05 April 2017, 09:35, A6-004
Session chair: Jianying Zhou, Institute for Infocomm Research, Singapore
VTBPEKE: Verifier-based Two-Basis Password Exponential Key Exchange
David Pointcheval, Guilin Wang
PAKE protocols, for Password-Authenticated Key Exchange, enable two parties to establish a shared cryptographically strong key over an insecure network using a short common secret as authentication means. After the seminal work by Bellovin and Merritt, with the famous EKE, for Encrypted Key Exchange, various settings and security notions have been defined, and many protocols have been proposed. In this paper, we revisit the promising SPEKE, for Simple Password Exponential Key Exchange, proposed by Jablon. The only known security analysis works in the random oracle model under the CDH assumption, but in the multiplicative groups of finite fields only (subgroups of Zp*), which means the use of large elements and so huge communications and computations. Our new instantiation (TBPEKE, for Two-Basis Password Exponential Key Exchange) applies to any group, and our security analysis requires a DLIN-like assumption to hold. In particular, one can use elliptic curves, which leads to a better efficiency, at both the communication and computation levels. We additionally consider server corruptions, which immediately leak all the passwords to the adversary with symmetric PAKE. We thus study an asymmetric variant, also known as VPAKE, for Verifier-based Password Authenticated Key Exchange. We then propose a verifier-based variant of TBPEKE, the so-called VTBPEKE, which is also quite efficient, and resistant to server-compromise.

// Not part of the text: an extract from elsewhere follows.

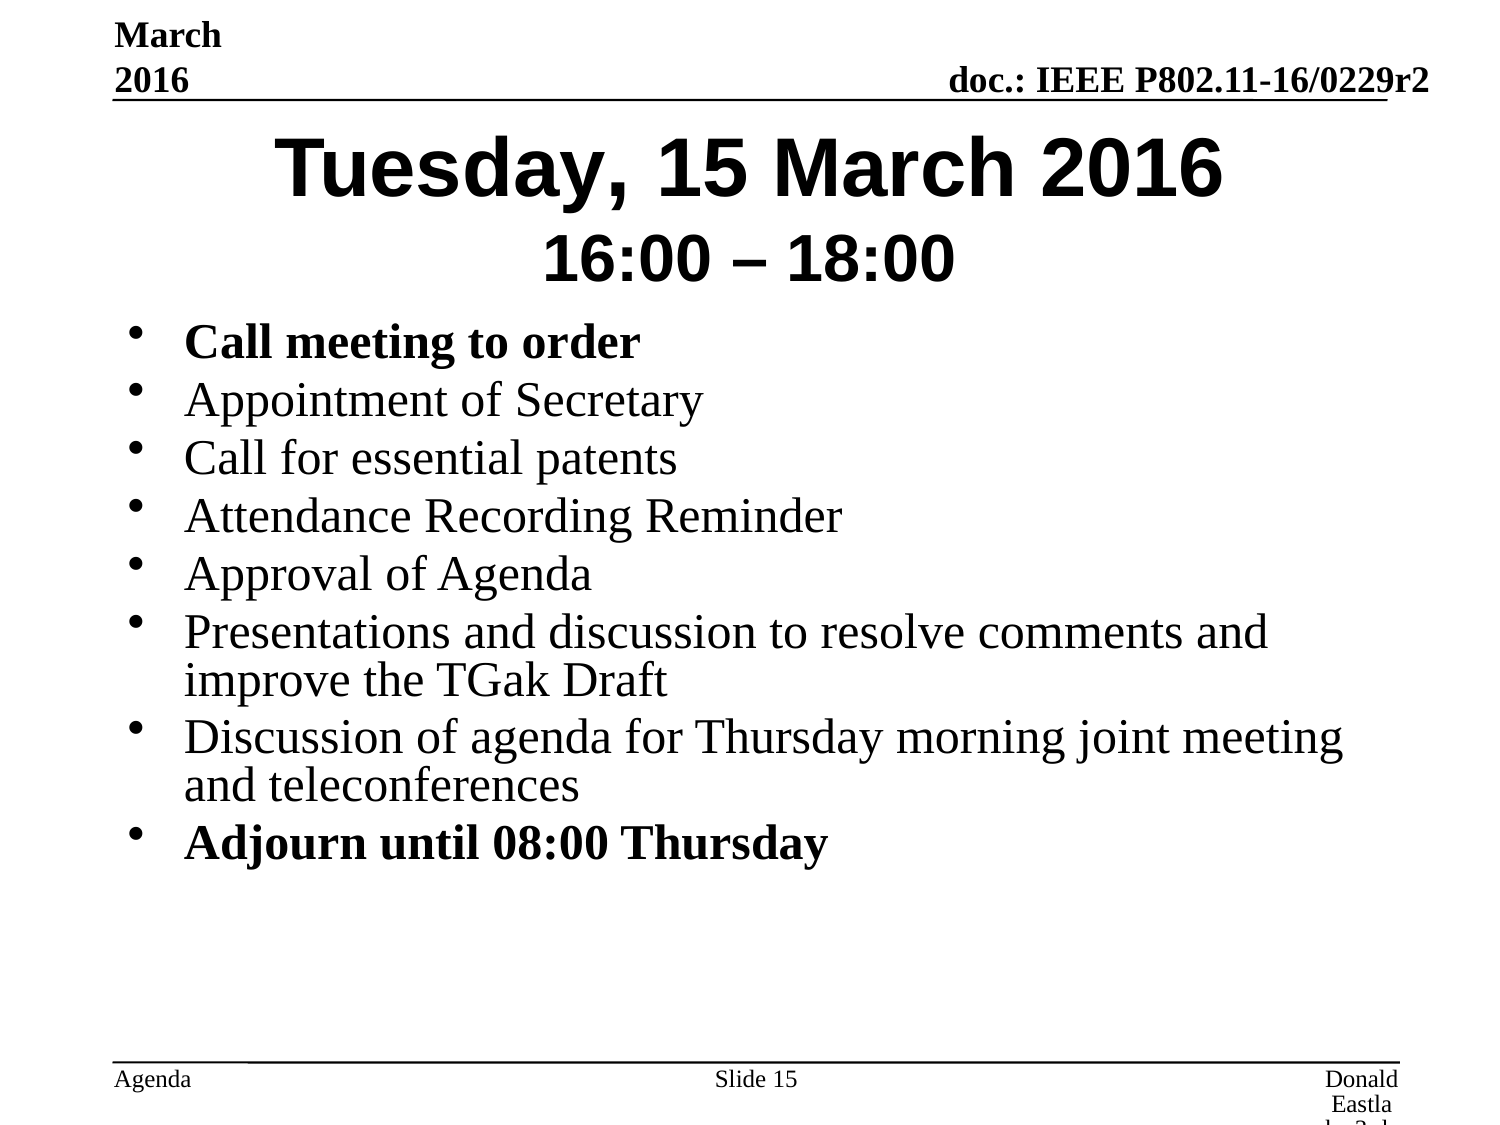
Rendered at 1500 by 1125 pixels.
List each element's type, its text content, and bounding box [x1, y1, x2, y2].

title Tuesday, 15 March 2016 16:00 – 18:00 [112, 112, 1388, 288]
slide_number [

Boosting the Guessing Attack Performance on Android Lock Patterns with Smudge Attacks
Seunghun Cha, Sungsu Kwag, Hyoungshick Kim, Jun Ho Huh
Android allows 20 consecutive fail attempts on unlocking a device. This makes it difficult for pure guessing attacks to crack user patterns on a stolen device before it permanently locks itself. We investigate the effectiveness of combining Markov model-based guessing attacks with smudge attacks on unlocking Android devices within 20 attempts. Detected smudges are used to pre-compute all the possible segments and patterns, significantly reducing the pattern space that needs to be brute-forced. Our Markov-model was trained using 70% of a real-world pattern dataset that consists of 312 patterns. We recruited 12 participants to draw the remaining 30% on Samsung Galaxy S4, and used smudges they left behind to analyze the performance of the combined attack. Our results show that this combined method can significantly improve the performance of pure guessing attacks, cracking 74.17% of patterns compared to just 13.33% when the Markov model-based guessing attack was performed alone—those results were collected from a naive usage scenario where the participants were merely asked to unlock a given device. Even under a more complex scenario that asked the participants to use the Facebook app for a few minutes—obscuring smudges were added as a result—our combined attack, at 31.94%, still outperformed the pure guessing attack at 13.33%. Obscuring smudges can significantly affect the performance of smudge-based attacks. Based on this finding, we recommend that a mitigation technique should be designed to help users add obscurity, e.g., by asking users to draw a second random pattern upon unlocking a device.
Short Paper: What You See is Not What You Get: Leakage-Resilient Password Entry Schemes for Smart Glasses
Yan Li, Yao Cheng, Yingjiu Li, Robert H. Deng
Smart glasses are becoming popular for users to access various services such as email. To protect these services, password-based user authentication is widely used. Unfortunately, the password-based user authentication has inherent vulnerability against password leakage. Many efforts have been put on designing leakage-resilient password entry schemes on PCs and mobile phones with traditional input equipment including keyboards and touch screens. However, such traditional input equipment is not available on smart glasses. Existing password entry on smart glasses relies on additional PCs or mobile devices. Such solutions force users to switch between different systems, which causes interrupted experience and may lower the practicability and usability of smart glasses. In this paper, we propose a series of leakage-resilient password entry schemes on stand-alone smart glasses, which are gTapper, gRotator, and gTalker. These schemes ensure no leakage in password entry by breaking the correlation between the underlying password and the interaction observable to adversaries. They are practical in the sense that they only require a touch pad, a gyroscope, and a microphone which are commonly available on smart glasses. The usability of the proposed schemes is evaluated by user study under various test conditions which are common in users’ daily usage. The results of our user study reveal that the proposed schemes are easy-to-use so that users enter their passwords within moderate time, at high accuracy, and in various situations.